Был Киприан облачен в одежды простые, с платком полинялым, в белых разводах от высохшего пота по краям. Сандалии стоптанные с порванным ремешком на правой ноге – без всяких пряжек и украшений. Власы его хоть и мытые, но, видать, давно не стриженные и не подравниваемые, свисали длинными прямыми прядками. Борода и усы, не меньше двух месяцев не знавшие лезвия брадобрея, топорщились клоками, местами покрытыми первой сединой. Губы шептали неслышно, сухо.
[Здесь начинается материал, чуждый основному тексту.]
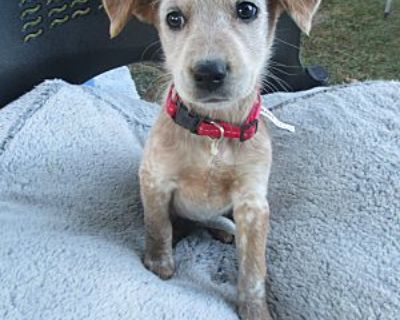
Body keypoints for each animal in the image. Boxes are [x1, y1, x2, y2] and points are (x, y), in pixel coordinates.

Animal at [102, 1, 318, 318]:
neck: (214, 131)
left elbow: (253, 269)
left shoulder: (252, 202)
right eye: (173, 18)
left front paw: (255, 310)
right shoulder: (155, 180)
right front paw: (159, 267)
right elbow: (158, 227)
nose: (208, 72)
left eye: (247, 9)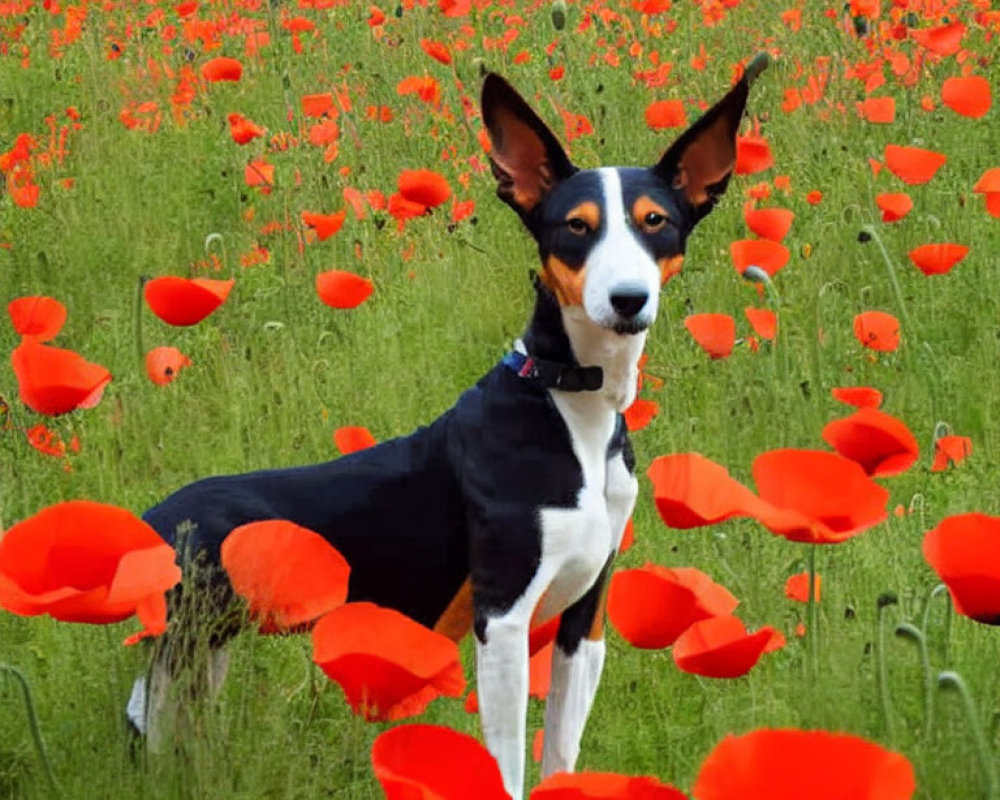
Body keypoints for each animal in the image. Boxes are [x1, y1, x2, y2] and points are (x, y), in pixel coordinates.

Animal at [125, 65, 764, 800]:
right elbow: (508, 764)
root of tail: (148, 520)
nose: (627, 300)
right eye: (575, 227)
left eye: (655, 222)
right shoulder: (504, 619)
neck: (572, 405)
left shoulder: (584, 622)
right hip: (184, 644)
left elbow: (560, 755)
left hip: (205, 651)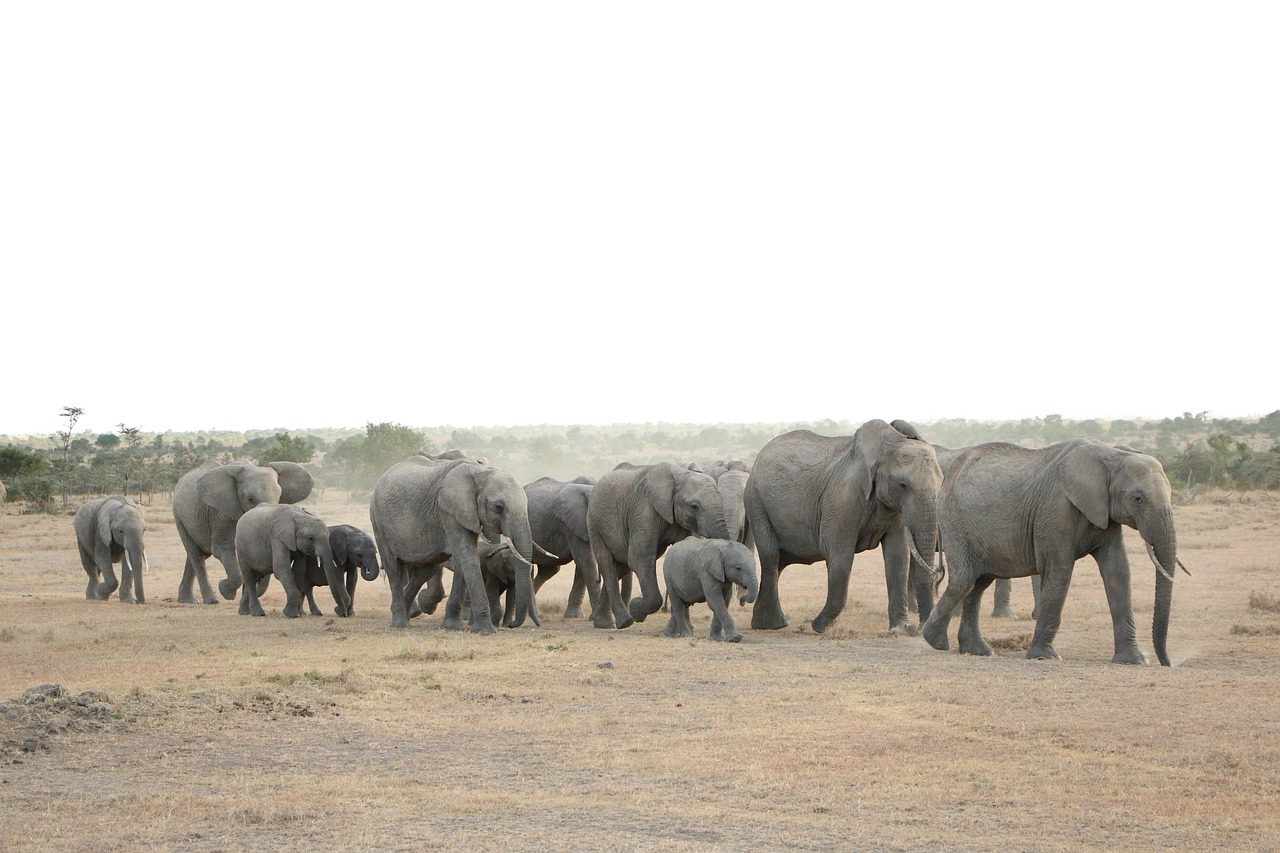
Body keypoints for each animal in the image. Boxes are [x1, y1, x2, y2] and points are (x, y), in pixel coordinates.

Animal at [172, 460, 314, 604]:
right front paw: (226, 591)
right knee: (196, 554)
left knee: (199, 553)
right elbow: (221, 549)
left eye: (279, 496)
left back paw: (187, 600)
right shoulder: (222, 515)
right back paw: (211, 600)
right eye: (250, 499)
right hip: (178, 515)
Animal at [369, 456, 539, 632]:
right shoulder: (449, 511)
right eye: (498, 507)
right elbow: (468, 558)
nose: (511, 625)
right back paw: (400, 623)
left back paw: (409, 612)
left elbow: (463, 561)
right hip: (378, 519)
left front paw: (452, 626)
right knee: (393, 567)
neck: (481, 472)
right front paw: (485, 630)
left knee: (426, 570)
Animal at [587, 460, 731, 629]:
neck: (679, 475)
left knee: (619, 568)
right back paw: (625, 622)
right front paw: (636, 609)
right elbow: (639, 559)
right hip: (594, 523)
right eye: (694, 506)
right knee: (608, 564)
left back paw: (603, 624)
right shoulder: (643, 512)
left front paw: (684, 629)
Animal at [745, 419, 943, 635]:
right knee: (771, 556)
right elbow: (840, 556)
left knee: (778, 562)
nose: (921, 628)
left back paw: (765, 624)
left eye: (941, 482)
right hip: (757, 504)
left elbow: (898, 557)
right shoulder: (841, 500)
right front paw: (819, 627)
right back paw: (776, 624)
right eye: (902, 485)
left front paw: (900, 631)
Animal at [920, 439, 1187, 666]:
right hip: (956, 523)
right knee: (964, 581)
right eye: (1138, 498)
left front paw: (1134, 660)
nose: (1167, 663)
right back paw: (935, 641)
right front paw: (1045, 657)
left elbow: (1118, 572)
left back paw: (979, 651)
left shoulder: (1105, 512)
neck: (1112, 454)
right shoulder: (1055, 510)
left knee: (977, 585)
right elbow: (1059, 571)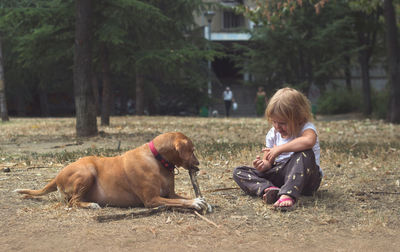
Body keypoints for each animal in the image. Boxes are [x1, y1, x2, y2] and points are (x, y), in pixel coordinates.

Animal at [14, 132, 209, 211]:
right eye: (192, 150)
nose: (198, 164)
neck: (158, 160)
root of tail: (57, 176)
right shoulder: (152, 199)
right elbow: (182, 201)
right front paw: (195, 202)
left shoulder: (170, 194)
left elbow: (182, 197)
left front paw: (202, 201)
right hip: (87, 172)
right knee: (73, 202)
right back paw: (90, 205)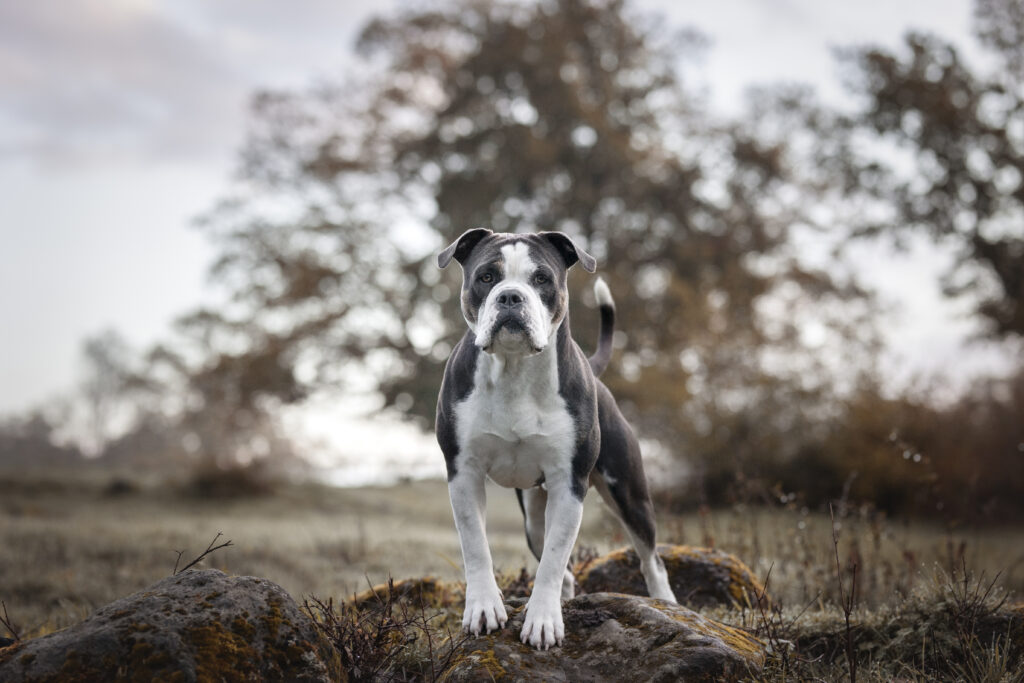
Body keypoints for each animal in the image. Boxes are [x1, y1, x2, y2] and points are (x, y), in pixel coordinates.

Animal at [436, 227, 675, 651]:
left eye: (541, 279)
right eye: (486, 277)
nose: (510, 297)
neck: (514, 369)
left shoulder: (569, 484)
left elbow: (553, 559)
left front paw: (543, 621)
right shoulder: (463, 474)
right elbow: (476, 546)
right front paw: (483, 608)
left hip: (629, 494)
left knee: (651, 559)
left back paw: (667, 604)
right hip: (533, 518)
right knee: (559, 563)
Указательный палец правой руки скользил по строкам манускрипта. Листал за страницей страницу в яичном свете масляной лампы, что стояла рядом. Услышав входящего, обернулся. И просиял:

– Иустина, душа моя! – воскликнул Киприан, поднимаясь с лавки и направляясь к девушке. Приблизившись, обнял ее. Поцеловал троекратно в ланиты, отчего Иустина зарделась, как тот гибискус при входе. По счастью, в храме было сумрачно. И Киприан смущения ее не заметил. – Проходи, любезная сестра моя, – приобнял ее Киприан и подвел к столу, на котором стоял светильник и лежали манускрипты. Усадил напротив. Улыбнулся широко, открыто. Так что на сердце у Иустины словно птахи райские возликовали. – Вот ведь промысел Божий! Ибо только что о тебе думал. – Киприан указал дланью на манускрипт. Тот был, сразу видно, из новых, недавно написанных. Краска совсем свежая, яркая. Пергамская кожа тонка, прозрачна на просвет. Епископ взял его в руки, прочел: – «В диаконису также избирай жену верующую и святую, чтобы служила женщинам; ибо случается иногда, что в некоторые дома нельзя послать к женщинам мужчину-диакона из-за неверных: посему, для успокоения помысла нечестивых, пошли туда женщину-диаконису».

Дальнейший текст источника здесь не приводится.